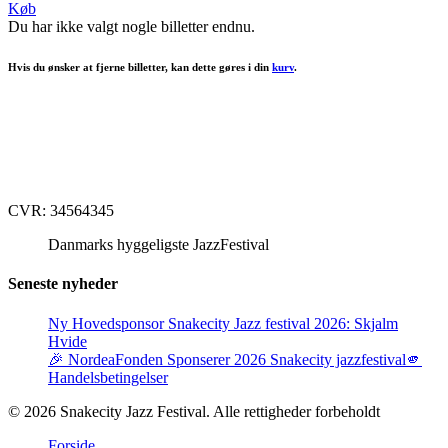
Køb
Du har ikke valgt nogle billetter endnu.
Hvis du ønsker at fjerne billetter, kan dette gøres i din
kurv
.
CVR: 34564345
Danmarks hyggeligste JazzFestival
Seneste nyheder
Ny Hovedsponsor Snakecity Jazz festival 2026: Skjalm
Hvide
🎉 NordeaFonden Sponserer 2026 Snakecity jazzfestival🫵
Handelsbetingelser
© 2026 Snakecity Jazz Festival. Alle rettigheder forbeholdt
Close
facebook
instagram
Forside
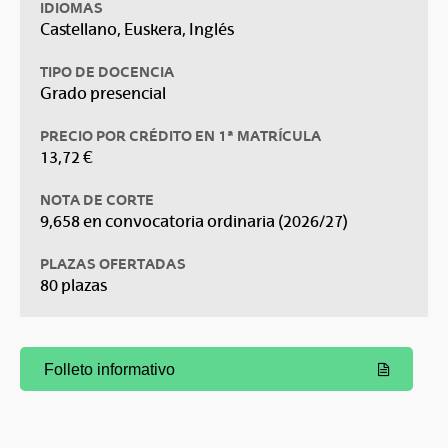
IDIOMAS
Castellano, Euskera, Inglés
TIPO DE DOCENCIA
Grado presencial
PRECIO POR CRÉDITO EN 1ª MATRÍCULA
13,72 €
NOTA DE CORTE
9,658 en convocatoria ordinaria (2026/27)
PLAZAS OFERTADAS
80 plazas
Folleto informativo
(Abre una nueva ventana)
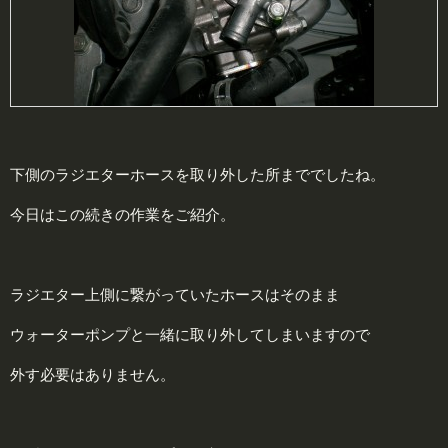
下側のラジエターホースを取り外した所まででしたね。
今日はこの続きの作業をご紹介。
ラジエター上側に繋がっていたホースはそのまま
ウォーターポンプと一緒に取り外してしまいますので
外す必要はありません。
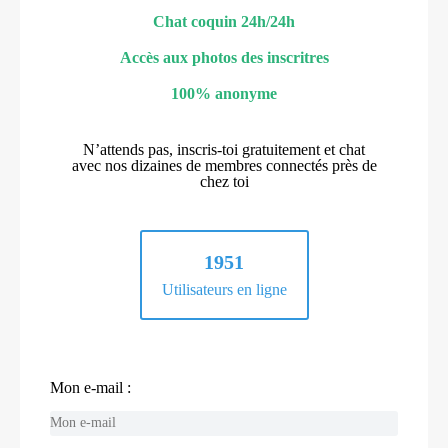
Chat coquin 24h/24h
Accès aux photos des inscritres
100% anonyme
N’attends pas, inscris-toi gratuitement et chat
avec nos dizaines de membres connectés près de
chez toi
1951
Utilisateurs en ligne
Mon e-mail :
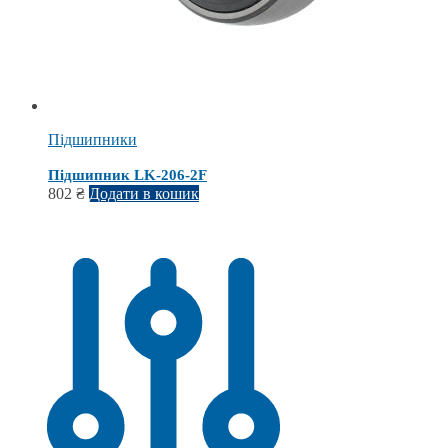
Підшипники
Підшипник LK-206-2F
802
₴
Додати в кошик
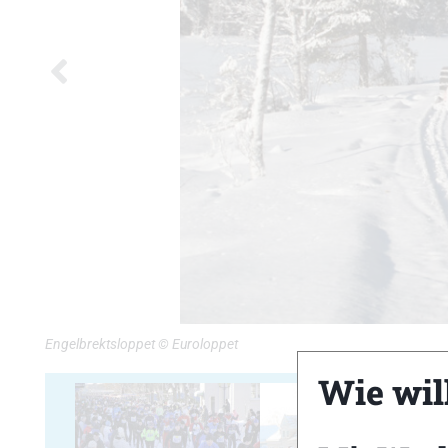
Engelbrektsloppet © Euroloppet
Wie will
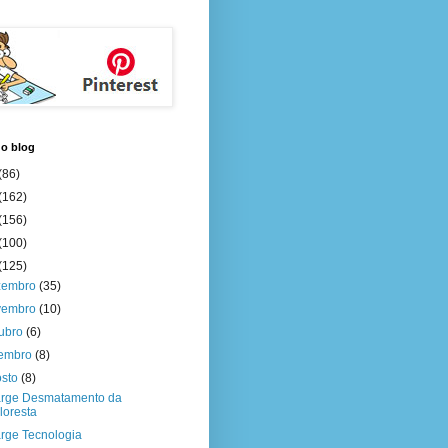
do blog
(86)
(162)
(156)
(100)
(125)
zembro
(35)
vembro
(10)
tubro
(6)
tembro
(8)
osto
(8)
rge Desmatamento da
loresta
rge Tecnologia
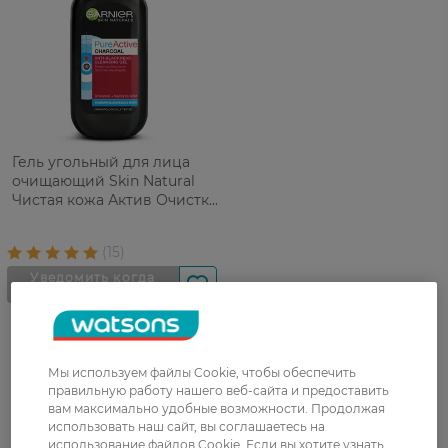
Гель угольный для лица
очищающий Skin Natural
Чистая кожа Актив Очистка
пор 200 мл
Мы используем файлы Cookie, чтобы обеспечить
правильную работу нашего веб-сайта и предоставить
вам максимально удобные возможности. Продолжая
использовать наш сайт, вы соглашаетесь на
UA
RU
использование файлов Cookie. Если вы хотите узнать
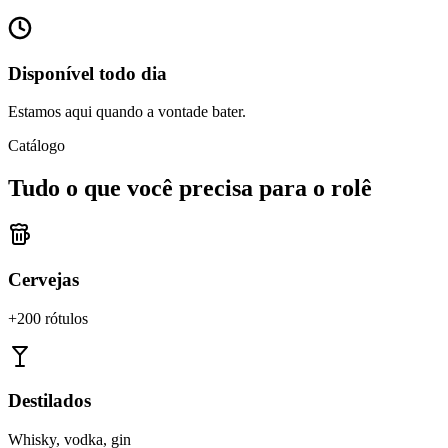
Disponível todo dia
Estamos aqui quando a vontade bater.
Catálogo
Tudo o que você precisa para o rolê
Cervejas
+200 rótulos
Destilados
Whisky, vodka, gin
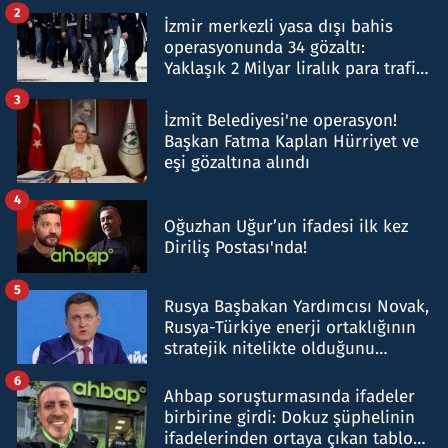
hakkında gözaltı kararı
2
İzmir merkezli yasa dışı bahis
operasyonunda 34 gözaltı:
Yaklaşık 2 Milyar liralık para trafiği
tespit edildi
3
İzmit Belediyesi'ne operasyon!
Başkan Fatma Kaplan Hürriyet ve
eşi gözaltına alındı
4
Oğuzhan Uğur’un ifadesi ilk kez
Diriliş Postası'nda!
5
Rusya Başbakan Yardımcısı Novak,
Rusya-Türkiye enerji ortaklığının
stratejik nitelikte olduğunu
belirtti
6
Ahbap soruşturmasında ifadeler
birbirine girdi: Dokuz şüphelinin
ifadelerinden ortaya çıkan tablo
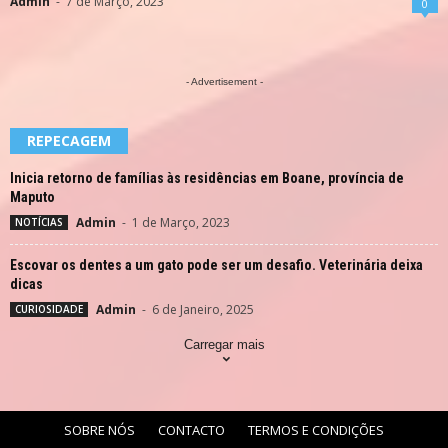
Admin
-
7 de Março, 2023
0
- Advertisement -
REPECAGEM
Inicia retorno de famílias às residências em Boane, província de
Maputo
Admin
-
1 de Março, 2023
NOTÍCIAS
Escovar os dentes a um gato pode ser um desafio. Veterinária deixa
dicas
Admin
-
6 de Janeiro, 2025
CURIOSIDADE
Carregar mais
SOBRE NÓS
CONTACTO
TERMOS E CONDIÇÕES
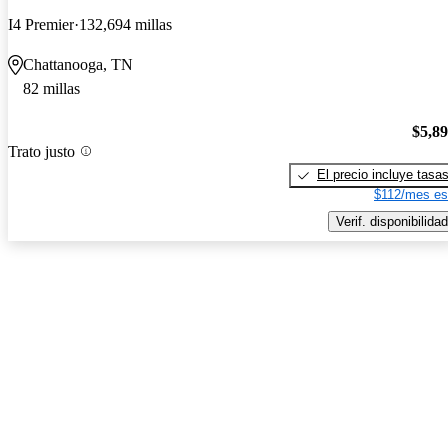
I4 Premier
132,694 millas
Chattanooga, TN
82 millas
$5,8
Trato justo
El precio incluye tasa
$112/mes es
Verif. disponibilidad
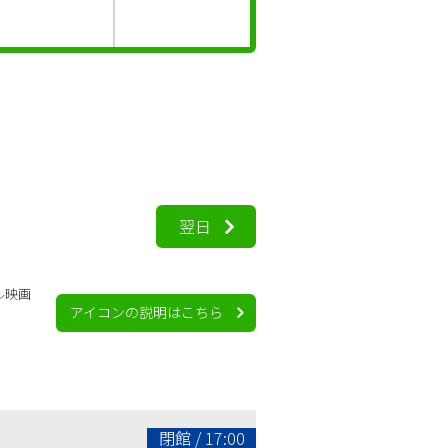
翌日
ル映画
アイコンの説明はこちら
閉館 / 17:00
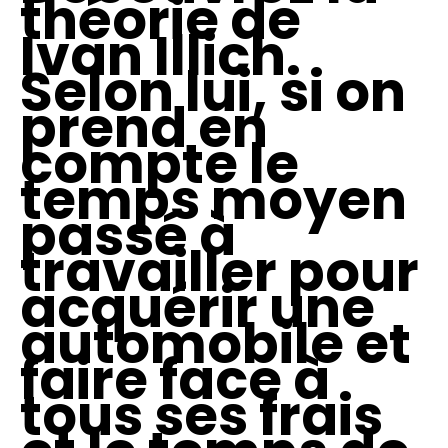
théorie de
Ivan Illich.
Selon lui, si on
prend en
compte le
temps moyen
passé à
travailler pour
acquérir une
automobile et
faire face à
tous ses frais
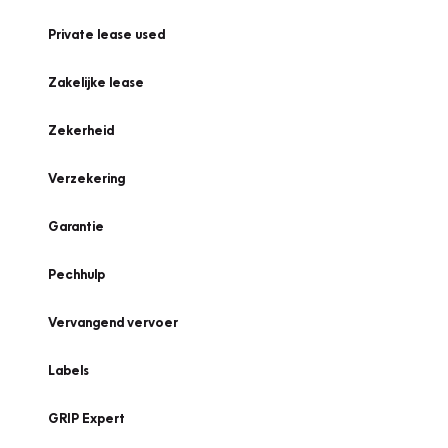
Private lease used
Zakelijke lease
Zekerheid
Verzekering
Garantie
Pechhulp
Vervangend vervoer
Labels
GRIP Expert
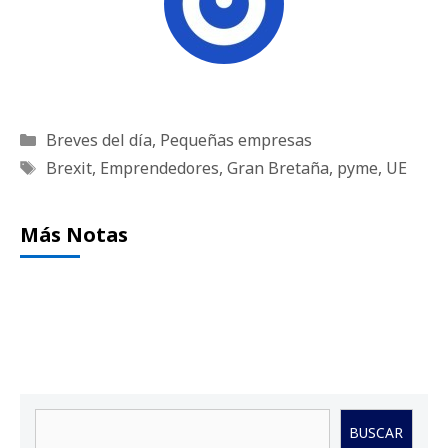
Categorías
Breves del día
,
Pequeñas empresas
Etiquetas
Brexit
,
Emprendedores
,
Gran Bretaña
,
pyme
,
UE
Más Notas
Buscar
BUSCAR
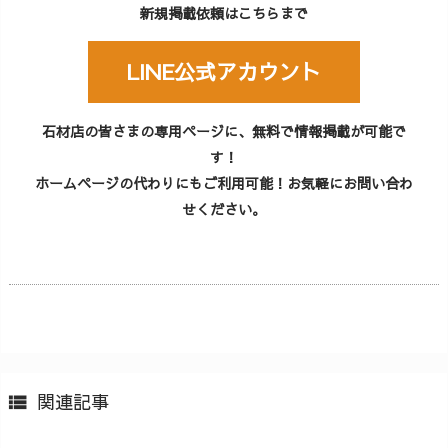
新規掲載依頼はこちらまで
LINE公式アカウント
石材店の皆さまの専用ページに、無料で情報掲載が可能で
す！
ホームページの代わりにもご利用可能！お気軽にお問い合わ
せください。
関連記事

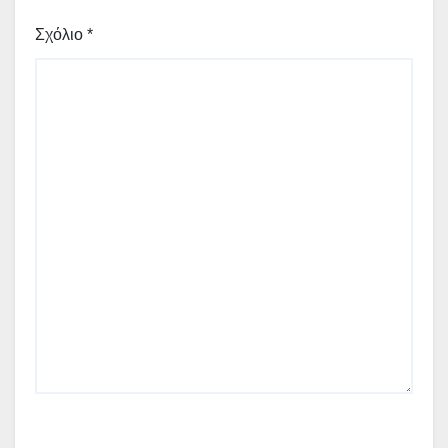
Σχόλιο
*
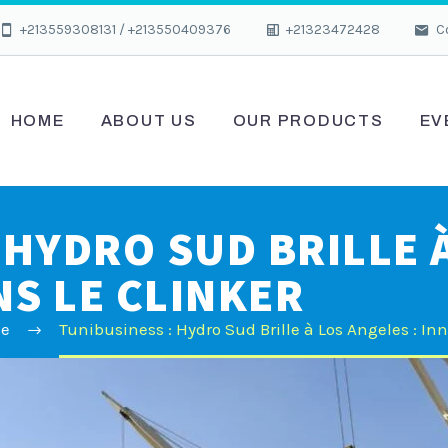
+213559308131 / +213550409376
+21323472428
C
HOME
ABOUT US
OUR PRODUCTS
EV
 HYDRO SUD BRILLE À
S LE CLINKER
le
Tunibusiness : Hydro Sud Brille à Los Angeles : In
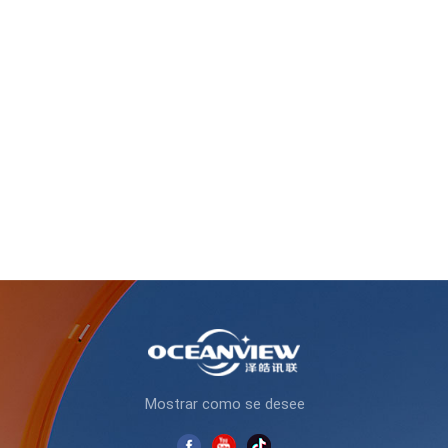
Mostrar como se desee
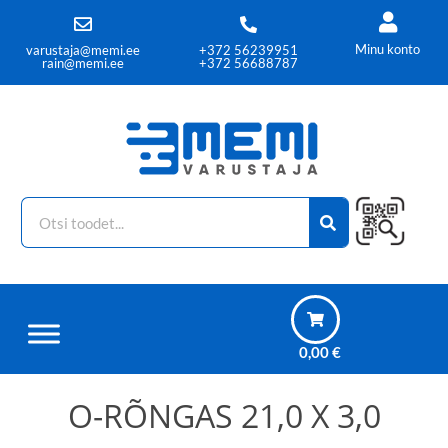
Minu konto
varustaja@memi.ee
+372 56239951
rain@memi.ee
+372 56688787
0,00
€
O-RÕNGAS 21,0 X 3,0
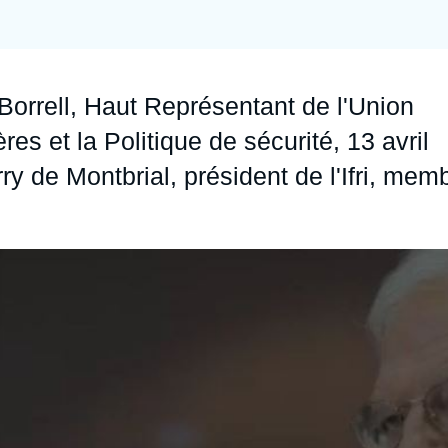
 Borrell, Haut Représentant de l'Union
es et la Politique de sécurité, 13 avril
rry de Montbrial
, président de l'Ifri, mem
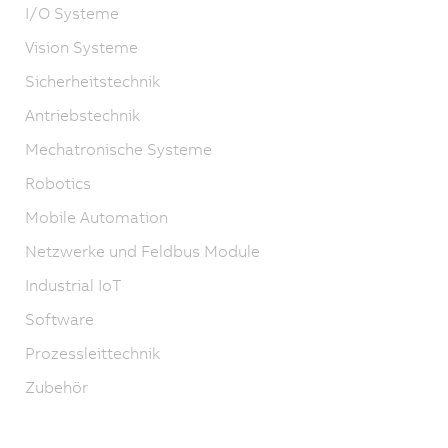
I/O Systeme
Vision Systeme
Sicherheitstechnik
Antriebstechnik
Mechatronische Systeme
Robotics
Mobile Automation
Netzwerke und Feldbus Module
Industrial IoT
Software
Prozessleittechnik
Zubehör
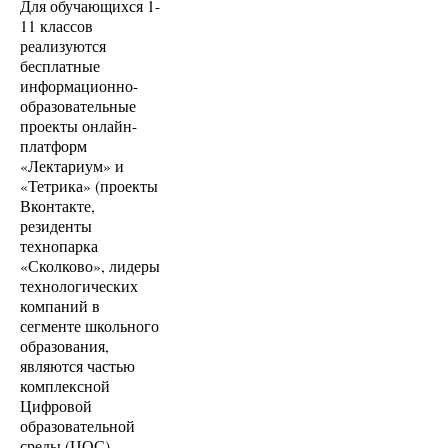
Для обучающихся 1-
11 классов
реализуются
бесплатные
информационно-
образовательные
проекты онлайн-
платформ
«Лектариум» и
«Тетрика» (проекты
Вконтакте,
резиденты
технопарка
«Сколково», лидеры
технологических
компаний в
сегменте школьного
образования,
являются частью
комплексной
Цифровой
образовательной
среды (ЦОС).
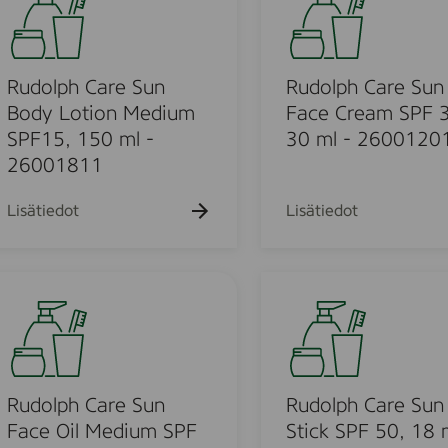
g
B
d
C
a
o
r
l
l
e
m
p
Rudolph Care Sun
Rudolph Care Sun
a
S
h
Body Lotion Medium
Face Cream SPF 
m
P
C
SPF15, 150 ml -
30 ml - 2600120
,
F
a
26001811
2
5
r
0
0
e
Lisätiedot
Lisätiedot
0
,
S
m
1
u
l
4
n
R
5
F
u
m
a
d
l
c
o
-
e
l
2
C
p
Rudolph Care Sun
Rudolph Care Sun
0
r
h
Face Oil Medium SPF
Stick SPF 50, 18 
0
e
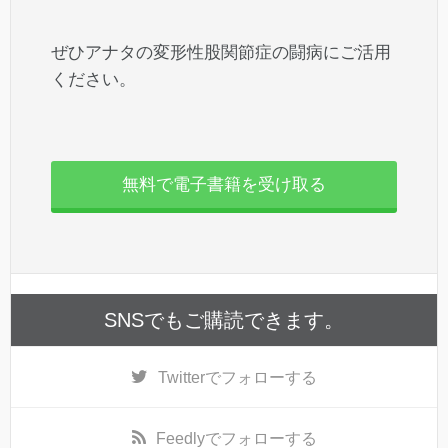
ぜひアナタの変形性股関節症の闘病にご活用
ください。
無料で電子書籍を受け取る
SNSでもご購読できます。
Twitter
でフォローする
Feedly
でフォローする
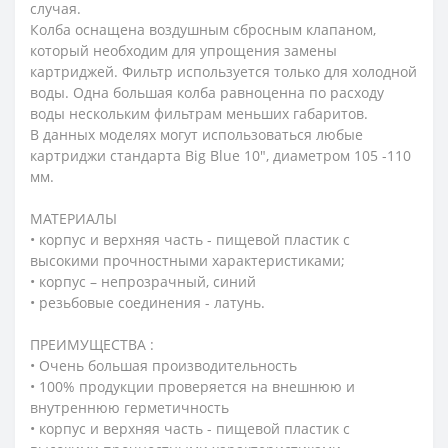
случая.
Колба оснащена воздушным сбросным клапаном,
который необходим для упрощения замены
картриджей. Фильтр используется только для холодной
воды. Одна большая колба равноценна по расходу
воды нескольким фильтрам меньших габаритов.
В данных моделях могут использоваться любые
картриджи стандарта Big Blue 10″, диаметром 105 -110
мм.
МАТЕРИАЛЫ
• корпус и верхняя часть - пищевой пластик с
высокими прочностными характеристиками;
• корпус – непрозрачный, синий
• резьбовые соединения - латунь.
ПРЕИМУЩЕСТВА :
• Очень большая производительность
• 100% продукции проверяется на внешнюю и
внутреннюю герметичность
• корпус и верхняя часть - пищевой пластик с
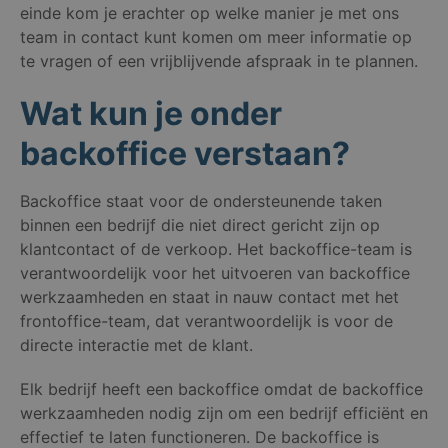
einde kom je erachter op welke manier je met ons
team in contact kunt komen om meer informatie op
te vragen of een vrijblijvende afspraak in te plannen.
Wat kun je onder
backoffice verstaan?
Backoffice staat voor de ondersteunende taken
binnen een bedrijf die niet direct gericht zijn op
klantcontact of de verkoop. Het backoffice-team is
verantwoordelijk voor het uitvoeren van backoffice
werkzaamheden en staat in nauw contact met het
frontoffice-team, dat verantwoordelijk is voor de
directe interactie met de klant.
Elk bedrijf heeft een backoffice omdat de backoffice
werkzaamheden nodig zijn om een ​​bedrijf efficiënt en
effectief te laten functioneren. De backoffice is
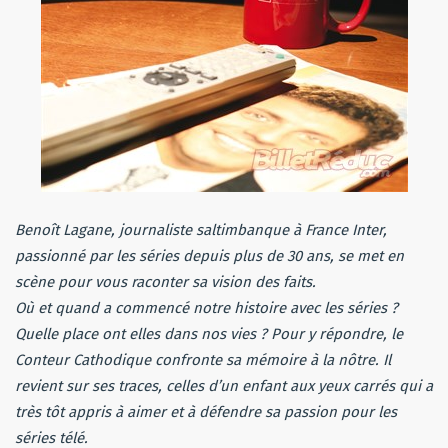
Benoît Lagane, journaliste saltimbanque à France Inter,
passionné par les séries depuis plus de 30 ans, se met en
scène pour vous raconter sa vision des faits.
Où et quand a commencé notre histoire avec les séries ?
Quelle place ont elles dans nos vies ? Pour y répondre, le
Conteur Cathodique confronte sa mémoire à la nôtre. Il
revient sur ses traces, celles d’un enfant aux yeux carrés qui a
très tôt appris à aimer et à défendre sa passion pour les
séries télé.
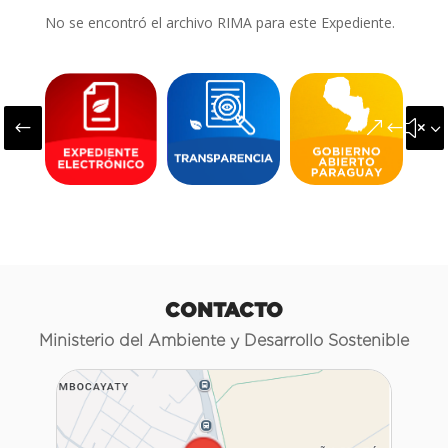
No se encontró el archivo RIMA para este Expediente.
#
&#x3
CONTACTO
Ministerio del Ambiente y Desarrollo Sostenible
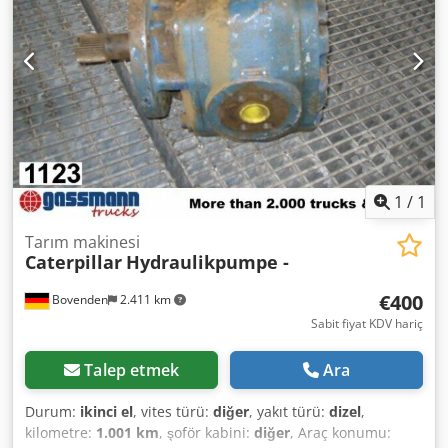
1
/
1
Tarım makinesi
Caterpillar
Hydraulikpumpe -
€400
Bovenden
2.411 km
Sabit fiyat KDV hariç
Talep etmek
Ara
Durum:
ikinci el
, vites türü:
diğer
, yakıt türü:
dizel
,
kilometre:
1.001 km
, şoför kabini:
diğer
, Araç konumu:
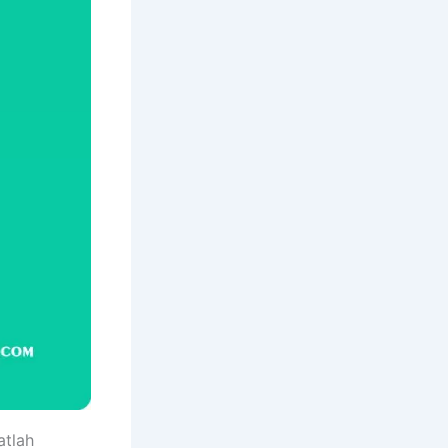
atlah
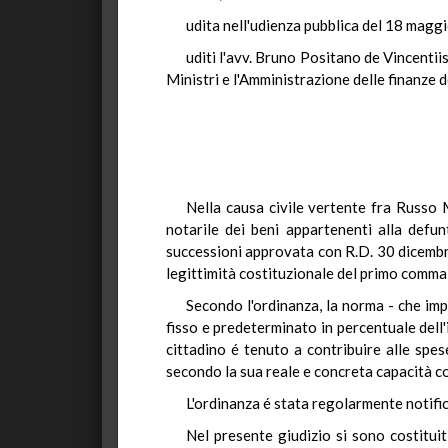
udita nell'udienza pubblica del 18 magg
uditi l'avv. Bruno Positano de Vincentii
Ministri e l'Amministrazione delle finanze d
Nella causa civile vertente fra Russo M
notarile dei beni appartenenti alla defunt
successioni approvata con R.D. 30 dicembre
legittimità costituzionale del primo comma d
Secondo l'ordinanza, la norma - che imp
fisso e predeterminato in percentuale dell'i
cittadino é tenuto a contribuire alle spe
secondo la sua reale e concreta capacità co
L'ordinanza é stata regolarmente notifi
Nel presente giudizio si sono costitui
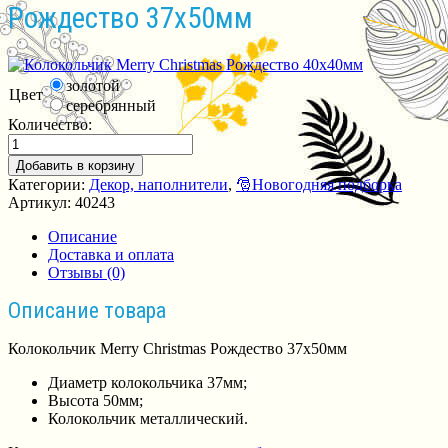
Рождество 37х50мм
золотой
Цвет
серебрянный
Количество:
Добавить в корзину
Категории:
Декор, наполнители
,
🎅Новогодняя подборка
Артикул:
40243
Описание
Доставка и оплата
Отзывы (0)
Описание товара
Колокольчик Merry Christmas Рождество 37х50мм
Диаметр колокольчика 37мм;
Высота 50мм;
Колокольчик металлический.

--------

**WORK INSTRUCTION:** Give back, exactly as written, the lines from the top of the material above to the line containing "Мы используем файлы Cookie, чтобы обеспечить", both included; skip every picture.

**EXERCISE RESULT:**
Køb
Du har ikke valgt nogle billetter endnu.
Hvis du ønsker at fjerne billetter, kan dette gøres i din
kurv
.
CVR: 34564345
Danmarks hyggeligste JazzFestival
Seneste nyheder
Ny Hovedsponsor Snakecity Jazz festival 2026: Skjalm
Hvide
🎉 NordeaFonden Sponserer 2026 Snakecity jazzfestival🫵
Handelsbetingelser
© 2026 Snakecity Jazz Festival. Alle rettigheder forbeholdt
Close
facebook
instagram
Forside
IDIOMAS
Castellano, Euskera, Inglés
TIPO DE DOCENCIA
Grado presencial
PRECIO POR CRÉDITO EN 1ª MATRÍCULA
13,72 €
NOTA DE CORTE
9,658 en convocatoria ordinaria (2026/27)
PLAZAS OFERTADAS
80 plazas
Folleto informativo
(Abre una nueva ventana)
下側のラジエターホースを取り外した所まででしたね。
今日はこの続きの作業をご紹介。
ラジエター上側に繋がっていたホースはそのまま
ウォーターポンプと一緒に取り外してしまいますので
外す必要はありません。
Chat coquin 24h/24h
Accès aux photos des inscritres
100% anonyme
N’attends pas, inscris-toi gratuitement et chat
avec nos dizaines de membres connectés près de
chez toi
1951
Utilisateurs en ligne
Mon e-mail :
Підшипники
Підшипник LK-206-2F
802
₴
Додати в кошик
Engelbrektsloppet © Euroloppet
Wie will
do blog
(86)
(162)
(156)
(100)
(125)
zembro
(35)
vembro
(10)
tubro
(6)
tembro
(8)
osto
(8)
rge Desmatamento da
loresta
rge Tecnologia
Гель угольный для лица
очищающий Skin Natural
Чистая кожа Актив Очистка
пор 200 мл
Мы используем файлы Cookie, чтобы обеспечить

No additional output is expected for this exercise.